Server Monitoring Best Practices: Keeping Your Laravel App and Elasticsearch Clusters Alive on DigitalOcean

Proactive Health Checks for Laravel Applications

Maintaining the health of a Laravel application deployed on DigitalOcean requires a multi-layered monitoring strategy. Beyond basic CPU and memory utilization, we need to ensure the application itself is responsive and its critical components are functioning. This involves implementing application-level health checks and integrating them with a robust monitoring system.

Implementing a Laravel Health Check Endpoint

A dedicated health check endpoint within your Laravel application is the first line of defense. This endpoint should perform essential checks, such as database connectivity, cache availability, and the status of any critical external services. We’ll create a simple controller and route for this.

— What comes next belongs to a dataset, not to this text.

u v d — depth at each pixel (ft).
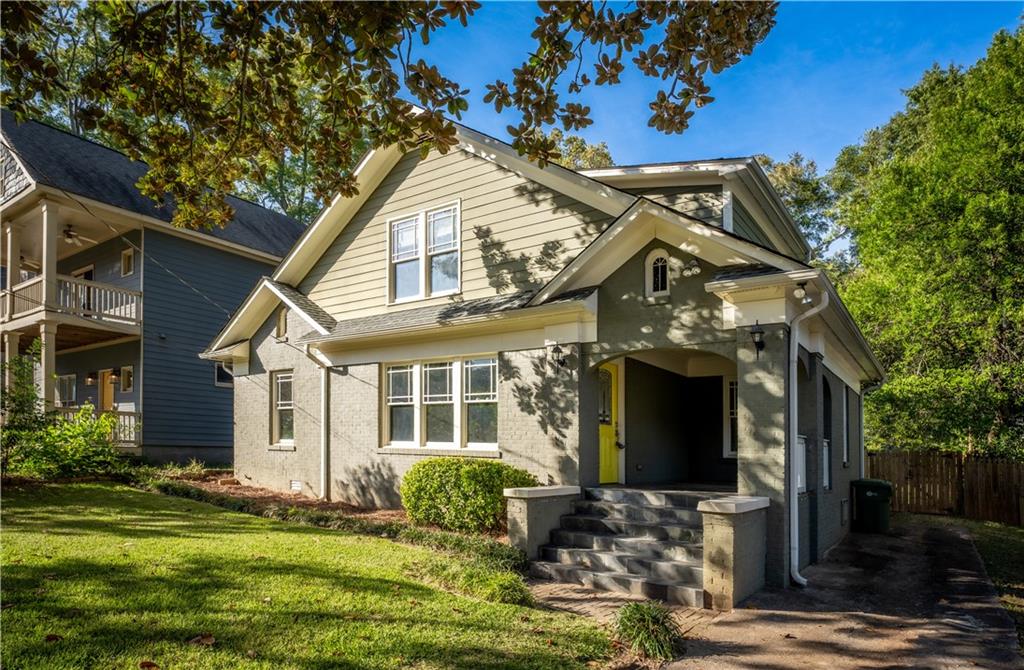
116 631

First, generate a new controller:

php artisan make:controller HealthCheckController

Next, define the health check logic within the controller. This example checks database connectivity and Redis availability.

<?php

namespace App\Http\Controllers;

use Illuminate\Http\Request;
use Illuminate\Support\Facades\DB;
use Illuminate\Support\Facades\Cache;
use Illuminate\Support\Facades\Log;

class HealthCheckController extends Controller
{
    /**
     * Perform a comprehensive health check.
     *
     * @return \Illuminate\Http\JsonResponse
     */
    public function index()
    {
        $checks = [];
        $status = 200;

        // Check Database Connection
        try {
            DB::connection()->getPdo();
            $checks['database'] = 'OK';
        } catch (\Exception $e) {
            $checks['database'] = 'FAILED: ' . $e->getMessage();
            $status = 503; // Service Unavailable
            Log::error('Database connection failed: ' . $e->getMessage());
        }

        // Check Cache (assuming Redis)
        try {
            Cache::put('health_check_test', 'value', 1);
            if (Cache::get('health_check_test') === 'value') {
                $checks['cache'] = 'OK';
                Cache::forget('health_check_test');
            } else {
                $checks['cache'] = 'FAILED: Could not write/read from cache.';
                $status = 503;
                Log::error('Cache write/read failed.');
            }
        } catch (\Exception $e) {
            $checks['cache'] = 'FAILED: ' . $e->getMessage();
            $status = 503;
            Log::error('Cache connection failed: ' . $e->getMessage());
        }

        // Add more checks here (e.g., external API calls, queue status)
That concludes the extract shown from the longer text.